Whether you should switch to a nondairy alternative, and if you do, which plant-based milk you should pick, depends largely on your nutritional priorities. Here’s what to look for:
Prioritize protein. If protein is a concern, keep in mind that only three types of milk contain naturally occurring protein: dairy, soy, and pea milk.
Figure in the fat. Most nondairy milks are low in fat (thefats they do contain are considered healthy ones, according to McKinney) and cholesterol-free.
Check carbs. Grain-based milks, like rice or oat, tend to be high in carbs—up to 10 times the amount in almond milk.

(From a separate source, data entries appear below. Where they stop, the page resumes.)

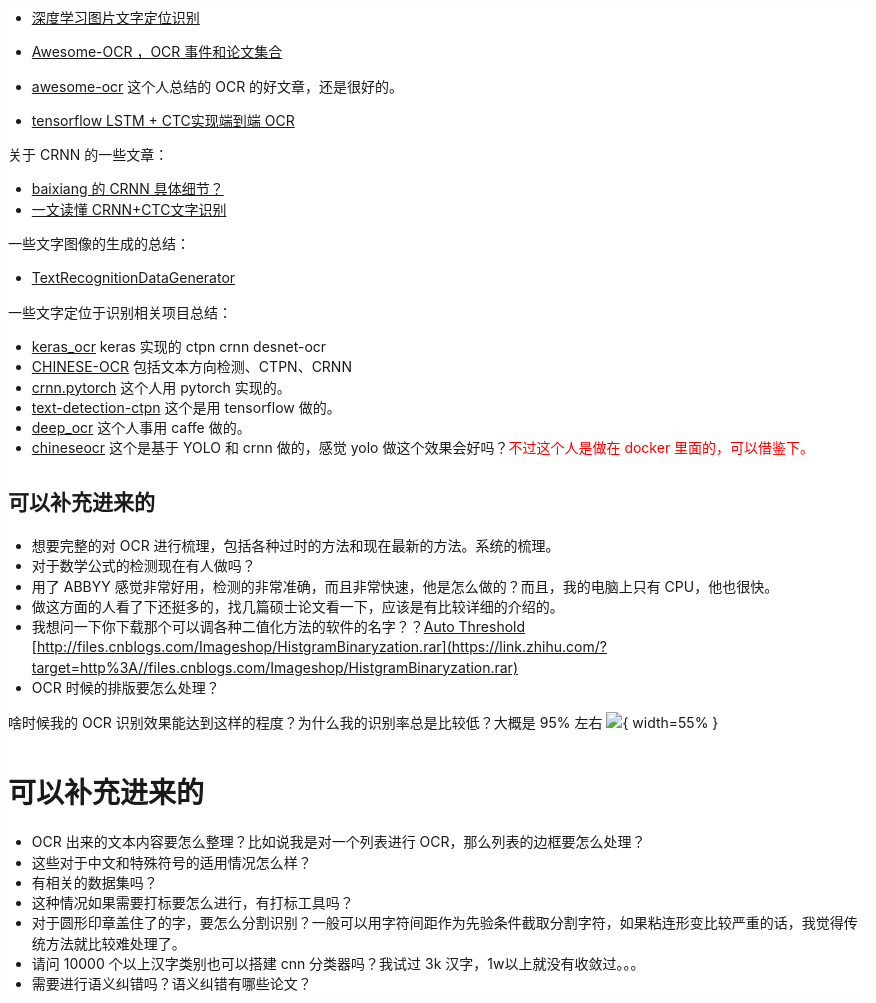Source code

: 
- [深度学习图片文字定位识别](https://blog.csdn.net/haluoluo211/article/details/77776976)

- [Awesome-OCR ，OCR 事件和论文集合](https://www.ctolib.com/article/comments/40364)
- [awesome-ocr](https://github.com/wanghaisheng/awesome-ocr) 这个人总结的 OCR 的好文章，还是很好的。


- [tensorflow LSTM + CTC实现端到端 OCR](https://cloud.tencent.com/developer/article/1061757)



关于 CRNN 的一些文章：

- [baixiang 的 CRNN 具体细节？](https://www.zhihu.com/question/59645822)
- [一文读懂 CRNN+CTC文字识别](https://zhuanlan.zhihu.com/p/43534801)

一些文字图像的生成的总结：

- [TextRecognitionDataGenerator](https://github.com/Belval/TextRecognitionDataGenerator)



一些文字定位于识别相关项目总结：

- [keras_ocr](https://github.com/xiaomaxiao/keras_ocr/blob/master/README.md) keras 实现的 ctpn crnn desnet-ocr
- [CHINESE-OCR](https://github.com/xiaofengShi/CHINESE-OCR) 包括文本方向检测、CTPN、CRNN
- [crnn.pytorch](https://github.com/meijieru/crnn.pytorch) 这个人用 pytorch 实现的。
- [text-detection-ctpn](https://github.com/eragonruan/text-detection-ctpn) 这个是用 tensorflow 做的。
- [deep_ocr](https://github.com/JinpengLI/deep_ocr) 这个人事用 caffe 做的。
- [chineseocr](https://github.com/chineseocr/chineseocr) 这个是基于 YOLO 和 crnn 做的，感觉 yolo 做这个效果会好吗？<span style="color:red;">不过这个人是做在 docker 里面的，可以借鉴下。</span>


## 可以补充进来的


- 想要完整的对 OCR 进行梳理，包括各种过时的方法和现在最新的方法。系统的梳理。
- 对于数学公式的检测现在有人做吗？
- 用了 ABBYY 感觉非常好用，检测的非常准确，而且非常快速，他是怎么做的？而且，我的电脑上只有 CPU，他也很快。
- 做这方面的人看了下还挺多的，找几篇硕士论文看一下，应该是有比较详细的介绍的。
- 我想问一下你下载那个可以调各种二值化方法的软件的名字？？[Auto Threshold](https://link.zhihu.com/?target=http%3A//fiji.sc/wiki/index.php/Auto_Threshold) [http://files.cnblogs.com/Imageshop/HistgramBinaryzation.rar](https://link.zhihu.com/?target=http%3A//files.cnblogs.com/Imageshop/HistgramBinaryzation.rar)
-  OCR 时候的排版要怎么处理？



啥时候我的 OCR 识别效果能达到这样的程度？为什么我的识别率总是比较低？大概是 95% 左右
![](http://images.iterate.site/blog/image/181030/2mgd6c54b2.png?imageslim){ width=55% }



# 可以补充进来的


- OCR 出来的文本内容要怎么整理？比如说我是对一个列表进行 OCR，那么列表的边框要怎么处理？
- 这些对于中文和特殊符号的适用情况怎么样？
- 有相关的数据集吗？
- 这种情况如果需要打标要怎么进行，有打标工具吗？
- 对于圆形印章盖住了的字，要怎么分割识别？一般可以用字符间距作为先验条件截取分割字符，如果粘连形变比较严重的话，我觉得传统方法就比较难处理了。
- 请问 10000 个以上汉字类别也可以搭建 cnn 分类器吗？我试过 3k 汉字，1w以上就没有收敛过。。。
- 需要进行语义纠错吗？语义纠错有哪些论文？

Screen sugars. Many milks are sweetened and flavored, which means laden with added sugars. Go unsweetened.
View vitamin values. Dairy milk has added calcium and vitamin D, so look for plant-based options that are similarly fortified.
Interrogate the ingredients. Some added ingredients, like fortified vitamins, are OK. Others, like sugars or thickeners (think carrageenan or ingredients ending in “gum”), aren’t. “The longer the list, the more of a red flag it could be,” McKinney says. “Usually, the cleaner a product is, the fewer ingredients it has.”